RION vs. Other Formats
This text discusses how RION is different from other data formats addressing the same problem of compact, binary data communication. We have compared RION to:
Here is a table summing up the differences. An "Yes(*)" means "Yes - but with limitations". A "No(*)" means "No, but can be bend to support it". If something isn't right in this table, let us know!
|Good at raw bytes||Yes||Yes||Yes||Yes||No|
|Copy (of earlier data)||Yes||No||No||No||No|
|Object / Map||Yes||Yes||Yes||Yes||Yes|
|Schema / Class Id||Yes||No||No||No||No|
|Unspecified length arrays / maps||No||Yes||No||?||Yes|
|Arbitrary hierarchical navigation||Yes||Yes(*)||Yes(*)||Yes||Yes(*)|
|Stream mode reading||Yes||Yes||Yes||Yes||Yes|
|Stream mode writing||Yes(*)||Yes||Yes(*)||Yes||Yes|
|Extendable with new / custom types||Yes||Yes||Yes||Yes||No|
Of these formats RION is most similar to CBOR. RION is also very similar to MessagePack (though less than to CBOR). The basic encoding is so similar that these formats should have comparable read and write speeds for fields. The RION Performance Benchmarks confirm that.
RION's major difference to CBOR and MessagePack is the table data structure. The table can model tabular data similar to a CSV file or database table. An RION table only contains the column names once, followed by the column values for all rows in the table. Tables can also contain nested tables, so tables can also be used to make object graphs more compact (where a parent object can have multiple children of the same kind).
Tables are a very compact way to send arrays of objects of the same kind. As is also shown in the benchmarks, RION tables can be down to 33 - 25% of the same data encoded as JSON (and 40-50% of CBOR and MessagePack).
Not all formats support raw bytes well. By raw bytes I mean a sequence of bytes like a file, or a video frame etc. To include raw bytes in JSON they must be text encoded using either Base64 or Hex encoding. Base64 encoding will make the encoded data take up 4/3 of the original data (one third more), and Hex encoding will make the encoded data take double the amount of the original data. RION, MessagePack, CBOR and Protobuf has no problem including raw bytes.
Both RION and CBOR has UTC Date Time support, but RION's Date Time encoding use 50% or less bytes than the ISO standard (textual) format used by CBOR. Also, RION only supports UTC time - not local time (although you are required to convert to and from UTC yourself).

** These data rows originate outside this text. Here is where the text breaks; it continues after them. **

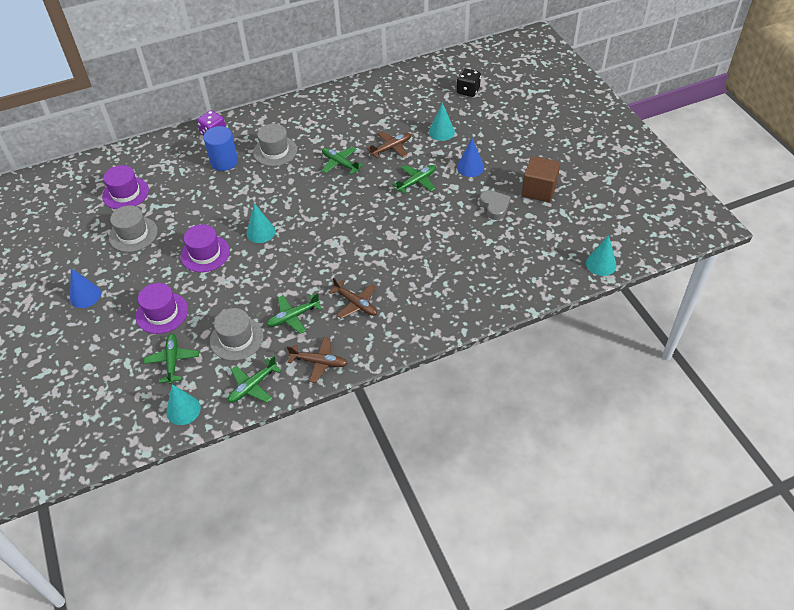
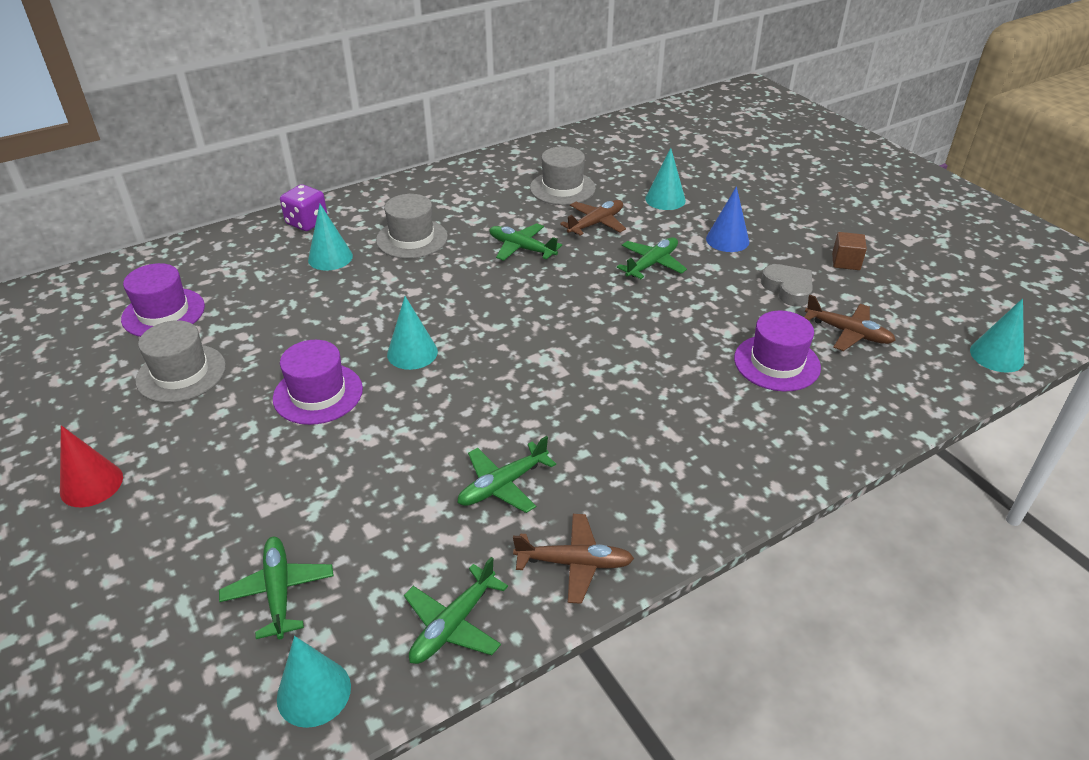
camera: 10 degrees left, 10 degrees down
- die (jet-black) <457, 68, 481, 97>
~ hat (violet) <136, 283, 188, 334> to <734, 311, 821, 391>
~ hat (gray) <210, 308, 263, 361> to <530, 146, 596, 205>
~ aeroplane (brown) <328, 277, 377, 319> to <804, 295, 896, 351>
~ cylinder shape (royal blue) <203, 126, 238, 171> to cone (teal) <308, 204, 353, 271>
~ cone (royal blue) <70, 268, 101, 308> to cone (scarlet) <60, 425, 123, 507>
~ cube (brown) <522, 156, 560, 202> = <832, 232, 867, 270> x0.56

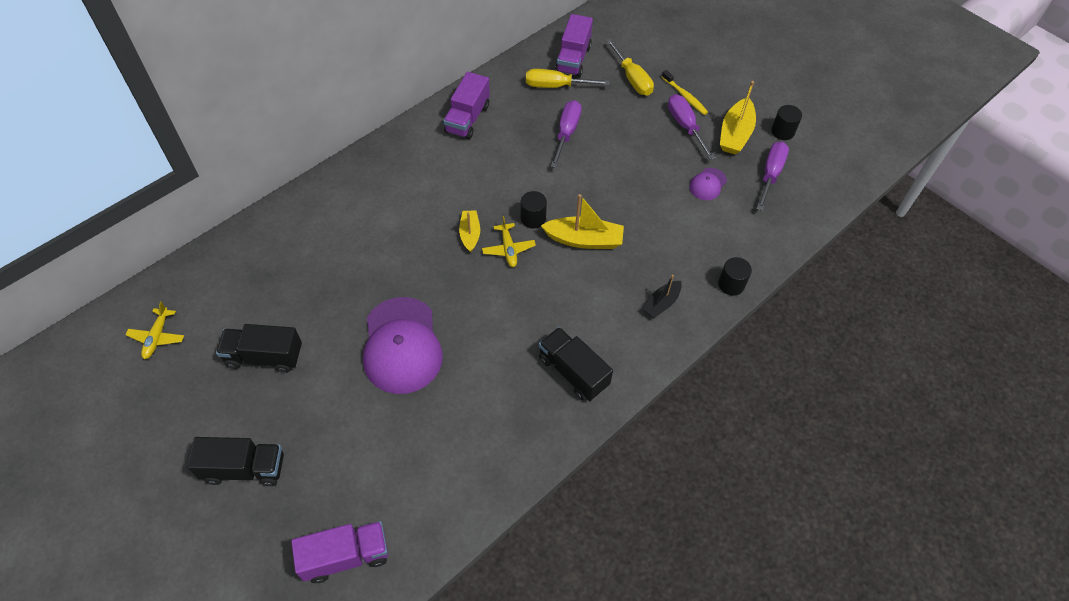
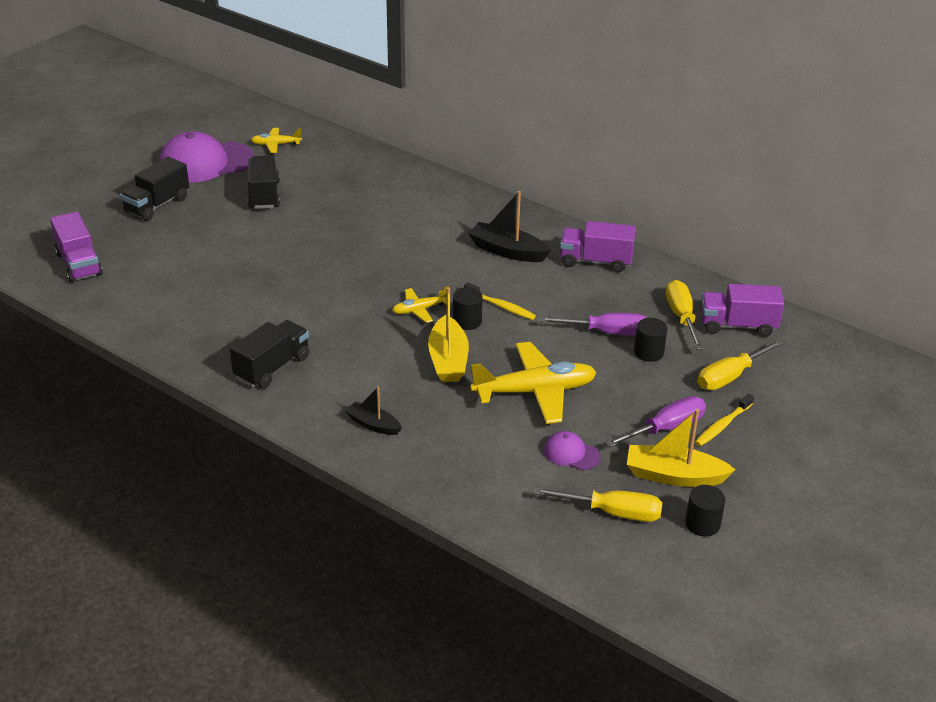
camera: 80 degrees right, 20 degrees down
- boat (bright yellow) <459, 210, 480, 253>
+ tooth brush (bright yellow) <464, 282, 536, 320>
+ boat (jet-black) <468, 191, 551, 262>
+ aeroplane (bright yellow) <470, 342, 597, 424>
~ cap (violet) <363, 297, 443, 394> to <159, 131, 254, 183>
~ cylinder shape (jet-black) <718, 257, 752, 296> to <634, 318, 668, 362>
~ flat screwdriver (violet) <757, 142, 789, 211> to flat screwdriver (bright yellow) <534, 488, 662, 522>
~ toy truck (jet-black) <187, 437, 284, 486> = <120, 157, 189, 221> 45 degrees clockwise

RION contains a special "Copy" field which enables you to reference an RION field earlier in the same RION data which should be copied at this place in the RION data. For instance, it could be a class name (see later), a long property name, a zip + city object, a large object graph, table or something else. As far as we remember, CBOR and MessagePack can use a special "string back reference" element which can be used to refer to often used strings (e.g. property names of objects of the same kind), but they are not part of their core encodings (as far as we can see).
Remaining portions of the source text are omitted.